How to get stack traces out of GHC executables?

I’m trying to get stack traces from a live running GHC (version 9.2.2) compiled Haskell program.

I understand I need to send SIGQUIT to the process to get the stacktraces of the currently running threads.

But everytime I do this I just get the message: “This build does not support backtraces.”

This is what I have done:

  1. Our build is using nix, so I’ve added the following to the overrides for the GHC build:
ghc = 
  old.ghc.overrideAttrs (oldAttrs: {
    configureFlags = oldAttrs.configureFlags ++ ["--enable-dwarf-unwind"];
    buildInputs = oldAttrs.buildInputs ++ [pkgs.elfutils];
  1. I’ve added the following flags to all the builds of our packages:
  1. I added the flag --enable-debug-info to the cabal build command.

I don’t know what else to do. The docs say:

On POSIX-compatible platforms GHC’s runtime system (when built with libdw support) will produce a stack trace on stderr when a SIGQUIT signal is received

It doesn’t say here how to build with libdw support, but I read somewhere elsewhere that one needed to add --enable-dwarf-unwind, and indeed when I did that the GHC build initially complained about not being about to find the libdw library until I added elfutils to the buildInputs.

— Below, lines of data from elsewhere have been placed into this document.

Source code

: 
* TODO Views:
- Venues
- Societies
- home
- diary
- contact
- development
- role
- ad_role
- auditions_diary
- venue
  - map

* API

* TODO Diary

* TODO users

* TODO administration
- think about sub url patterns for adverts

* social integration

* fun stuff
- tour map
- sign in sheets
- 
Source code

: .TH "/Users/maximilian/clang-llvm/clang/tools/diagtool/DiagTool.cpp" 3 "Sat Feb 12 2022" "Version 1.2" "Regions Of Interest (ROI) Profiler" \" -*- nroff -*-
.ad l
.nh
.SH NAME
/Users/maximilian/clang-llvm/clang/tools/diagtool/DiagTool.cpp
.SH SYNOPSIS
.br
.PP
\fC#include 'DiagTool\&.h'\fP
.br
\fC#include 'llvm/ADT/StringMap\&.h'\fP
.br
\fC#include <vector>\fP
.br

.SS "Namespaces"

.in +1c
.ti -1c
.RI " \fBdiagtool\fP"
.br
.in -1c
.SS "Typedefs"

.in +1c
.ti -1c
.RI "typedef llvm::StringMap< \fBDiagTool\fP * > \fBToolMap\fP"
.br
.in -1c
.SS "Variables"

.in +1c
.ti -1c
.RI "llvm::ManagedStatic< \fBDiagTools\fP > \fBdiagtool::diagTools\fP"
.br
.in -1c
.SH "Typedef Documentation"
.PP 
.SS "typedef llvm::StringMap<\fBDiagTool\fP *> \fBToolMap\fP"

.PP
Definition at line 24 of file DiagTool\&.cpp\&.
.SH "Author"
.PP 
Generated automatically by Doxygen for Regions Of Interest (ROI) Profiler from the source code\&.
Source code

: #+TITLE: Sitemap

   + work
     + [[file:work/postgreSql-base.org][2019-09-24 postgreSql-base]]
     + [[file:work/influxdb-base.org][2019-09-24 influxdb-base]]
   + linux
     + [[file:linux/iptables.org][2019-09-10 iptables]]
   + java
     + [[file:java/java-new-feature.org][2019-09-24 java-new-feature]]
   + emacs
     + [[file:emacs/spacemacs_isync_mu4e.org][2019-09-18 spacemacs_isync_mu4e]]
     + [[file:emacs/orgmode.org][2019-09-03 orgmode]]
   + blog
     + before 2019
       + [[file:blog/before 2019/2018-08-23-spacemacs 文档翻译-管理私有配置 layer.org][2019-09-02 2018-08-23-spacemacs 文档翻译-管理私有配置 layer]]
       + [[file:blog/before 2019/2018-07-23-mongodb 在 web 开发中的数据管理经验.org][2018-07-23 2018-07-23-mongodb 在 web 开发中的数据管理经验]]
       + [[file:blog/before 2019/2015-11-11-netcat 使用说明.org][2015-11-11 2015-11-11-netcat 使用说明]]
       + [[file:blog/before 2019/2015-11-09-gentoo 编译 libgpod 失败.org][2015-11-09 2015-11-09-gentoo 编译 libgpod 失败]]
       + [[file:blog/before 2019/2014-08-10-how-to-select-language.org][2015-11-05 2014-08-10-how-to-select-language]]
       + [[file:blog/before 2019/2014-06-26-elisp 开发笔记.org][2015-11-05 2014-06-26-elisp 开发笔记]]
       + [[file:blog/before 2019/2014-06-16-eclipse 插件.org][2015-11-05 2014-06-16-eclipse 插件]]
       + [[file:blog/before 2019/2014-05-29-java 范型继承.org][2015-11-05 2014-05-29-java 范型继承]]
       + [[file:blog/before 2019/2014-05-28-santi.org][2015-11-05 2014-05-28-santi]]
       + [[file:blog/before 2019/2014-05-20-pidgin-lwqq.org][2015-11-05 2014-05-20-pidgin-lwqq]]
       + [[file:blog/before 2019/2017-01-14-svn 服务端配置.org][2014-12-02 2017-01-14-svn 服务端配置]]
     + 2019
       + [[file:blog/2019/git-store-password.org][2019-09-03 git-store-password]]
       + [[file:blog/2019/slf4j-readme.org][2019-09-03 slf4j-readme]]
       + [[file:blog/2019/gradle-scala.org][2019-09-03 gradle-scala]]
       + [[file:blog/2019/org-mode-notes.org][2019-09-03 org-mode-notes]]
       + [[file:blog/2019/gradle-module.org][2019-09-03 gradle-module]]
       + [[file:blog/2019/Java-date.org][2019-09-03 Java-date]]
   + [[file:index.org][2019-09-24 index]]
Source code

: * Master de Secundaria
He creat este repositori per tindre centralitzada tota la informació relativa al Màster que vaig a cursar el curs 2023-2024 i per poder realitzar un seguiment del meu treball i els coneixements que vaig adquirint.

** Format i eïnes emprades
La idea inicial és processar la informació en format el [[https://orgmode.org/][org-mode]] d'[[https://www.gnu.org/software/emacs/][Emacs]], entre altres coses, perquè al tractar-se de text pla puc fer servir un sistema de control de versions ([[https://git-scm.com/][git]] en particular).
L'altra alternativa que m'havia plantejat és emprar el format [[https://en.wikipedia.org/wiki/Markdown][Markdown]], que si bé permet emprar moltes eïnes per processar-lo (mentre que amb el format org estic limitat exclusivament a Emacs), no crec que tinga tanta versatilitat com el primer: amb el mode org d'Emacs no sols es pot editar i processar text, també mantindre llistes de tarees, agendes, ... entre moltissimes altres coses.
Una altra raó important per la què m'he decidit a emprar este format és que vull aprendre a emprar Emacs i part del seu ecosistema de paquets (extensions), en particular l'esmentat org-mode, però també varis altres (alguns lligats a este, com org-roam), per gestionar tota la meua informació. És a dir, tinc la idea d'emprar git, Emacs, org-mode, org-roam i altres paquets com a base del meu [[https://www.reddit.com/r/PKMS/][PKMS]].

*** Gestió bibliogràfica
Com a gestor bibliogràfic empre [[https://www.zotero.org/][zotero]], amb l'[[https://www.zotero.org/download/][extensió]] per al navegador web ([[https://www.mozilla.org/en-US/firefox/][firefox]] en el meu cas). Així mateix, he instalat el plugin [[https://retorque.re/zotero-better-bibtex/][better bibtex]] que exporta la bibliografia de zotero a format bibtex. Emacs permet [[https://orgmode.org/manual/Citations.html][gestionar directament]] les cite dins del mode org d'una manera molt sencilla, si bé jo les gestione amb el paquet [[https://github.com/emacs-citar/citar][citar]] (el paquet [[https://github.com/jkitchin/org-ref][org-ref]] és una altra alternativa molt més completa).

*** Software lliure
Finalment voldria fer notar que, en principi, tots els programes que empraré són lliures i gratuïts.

The error message also doesn’t make it clear whether the build of GHC doesn’t support backtraces or the build of my executable doesn’t support backtraces. Which makes hunting this down even more difficult.

What am I missing? Is there anyway to ask GHC whether it’s compiled with libdw support so I can at least work out whether the problem is with the GHC build or the build of my executable?

Note: GHC 9.2.2 is an older version (my OS lists GHC 9.4.7 as the default version it would install; using GHCup directly would provide even more recent releases).

Alright, nothing useful appears when I search for:

ghc haskell stack trace sigquit sigquit This build does not support backtraces

In this situation, your best option is to try making a MRE (minimum reproducible example) from the failing program’s codebase:

  • as you do, you could realise there was a detail that was missed in the original build process for that program;

  • if not, you can then present the (reliably-failing) MRE as part of a bug report.